Frank J. Jenkins¹ and Sharon L. Turner²

¹ Department of Pathology, School of Medicine; 1Department of Infectious Diseases and Microbiology, School of Public Health;
^1,2 Division of Behavioral Medicine and Oncology, University of Pittsburgh Cancer Institute;
^1,2 Center for Neuroscience, University of Pittsburgh, Pittsburgh, PA 15213 USA

Received 08/02/96; Accepted 08/08/96; On-line 09/01/96

3. DEMYELINATING DISEASE

3.1. CNS vs PNS Infections

Animal studies have demonstrated that during an acute infection, HSV spreads from peripheral epithelial cells to both the peripheral nervous system (PNS) and central nervous system (CNS; 13-17). Interestingly, cellular damage induced by the virus is markedly different between the PNS and CNS. Tissue damage in the PNS is generally mild while the damage in the CNS is often extensive within a local foci. A well studied example of this concept is seen within the trigeminal root entry zone (TREZ) of the brainstem, a junction region between the PNS and CNS (13, 14, 18). Within this region, following an acute HSV infection, the peripheral myelin is untouched while the CNS side of the trigeminal root develops demyelinated lesions. Within the demyelinated lesions, there is an absence of myelin and the presence of both intact axons and a mononuclear cell (MNC) infiltrate. The exact mechanism of demyelination is not known, but the results from several studies suggest that it is a combination of cellular infection and host immune response.
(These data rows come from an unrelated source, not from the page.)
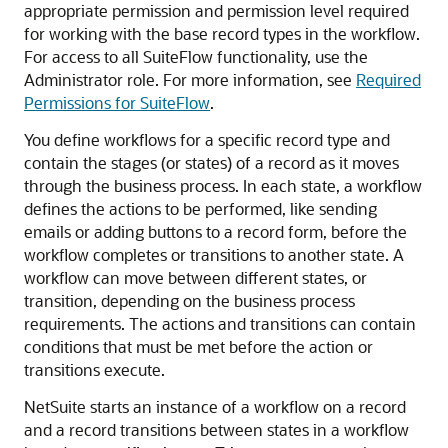
appropriate permission and permission level required
for working with the base record types in the workflow.
For access to all SuiteFlow functionality, use the
Administrator role. For more information, see
Required
Permissions for SuiteFlow
.
You define workflows for a specific record type and
contain the stages (or states) of a record as it moves
through the business process. In each state, a workflow
defines the actions to be performed, like sending
emails or adding buttons to a record form, before the
workflow completes or transitions to another state. A
workflow can move between different states, or
transition, depending on the business process
requirements. The actions and transitions can contain
conditions that must be met before the action or
transitions execute.
NetSuite starts an instance of a workflow on a record
and a record transitions between states in a workflow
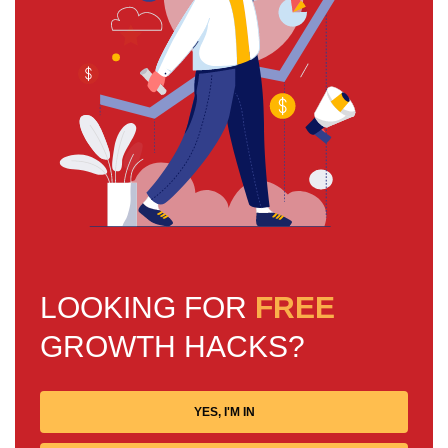
LOOKING FOR
FREE
GROWTH HACKS?
YES, I'M IN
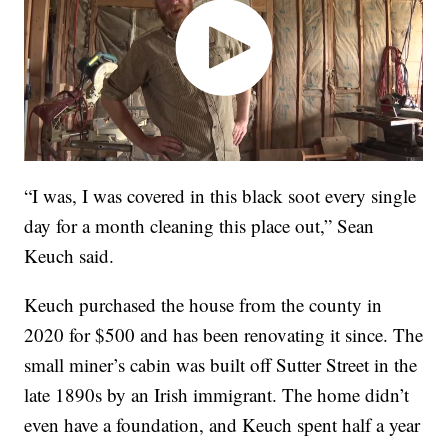
“I was, I was covered in this black soot every single
day for a month cleaning this place out,” Sean
Keuch said.
Keuch purchased the house from the county in
2020 for $500 and has been renovating it since. The
small miner’s cabin was built off Sutter Street in the
late 1890s by an Irish immigrant. The home didn’t
even have a foundation, and Keuch spent half a year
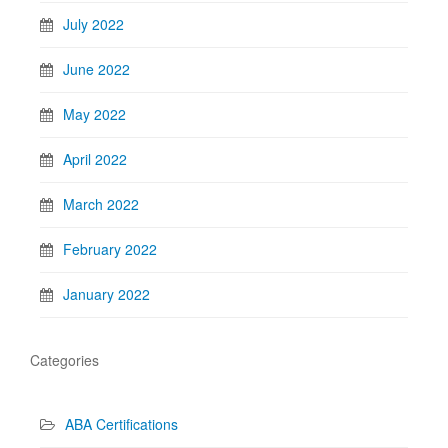
July 2022
June 2022
May 2022
April 2022
March 2022
February 2022
January 2022
Categories
ABA Certifications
3.2. Role of Immunosuppression

Glucocorticoid-induced immunosuppression has been reported to reduce immune cell infiltrate and myelin destruction in the CNS portion of the TREZ following peripheral HSV infection (14) and demyelinating lesions were absent in nude (athymic) mice inoculated corneally with HSV (19). A recent study comparing TREZ demyelination following peripheral HSV infection in immunocompetent mice, immune deficient mice, and immunocompetent mice immunosuppressed with glucocorticoids, demonstrated that immune deficient or immunosuppressed mice exhibited reduced levels or no demyelinating lesions (20). These studies demonstrate the role of the host's immune response in demyelination. In addition, other studies have indicated that HSV travels from the site of peripheral infection to the PNS and then to the CNS where it infects and lyses astrocytes. The infection and subsequent lysis of astrocytes occurs prior to the appearance of demyelination (21, 22). Thus HSV-induced demyelination may also be due, in part, to a cytocidal effect of virus replication in astrocytes and oligodendrocytes in the CNS.
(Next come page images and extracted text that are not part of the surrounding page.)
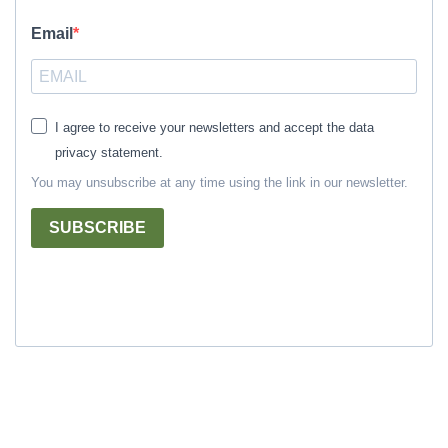
Email
I agree to receive your newsletters and accept the data
privacy statement.
You may unsubscribe at any time using the link in our newsletter.
SUBSCRIBE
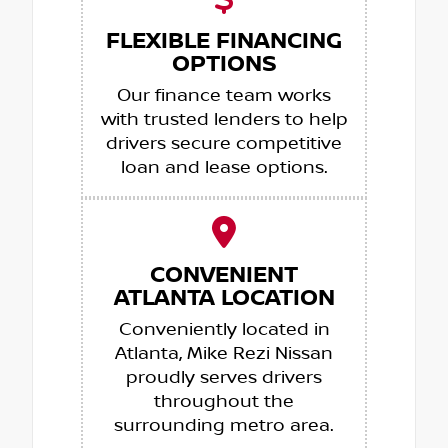
FLEXIBLE FINANCING
OPTIONS
Our finance team works
with trusted lenders to help
drivers secure competitive
loan and lease options.
CONVENIENT
ATLANTA LOCATION
Conveniently located in
Atlanta, Mike Rezi Nissan
proudly serves drivers
throughout the
surrounding metro area.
The role of immunopathology in HSV-induced CNS demyelination is one reason why HSV infection serves as a useful model for studies investigating human demyelinating diseases such as Bell's Palsy and multiple sclerosis (23). In addition, studies on the mechanism of CNS demyelination and long-term effects of demyelination may serve as good models for trigeminal neuralgia (24).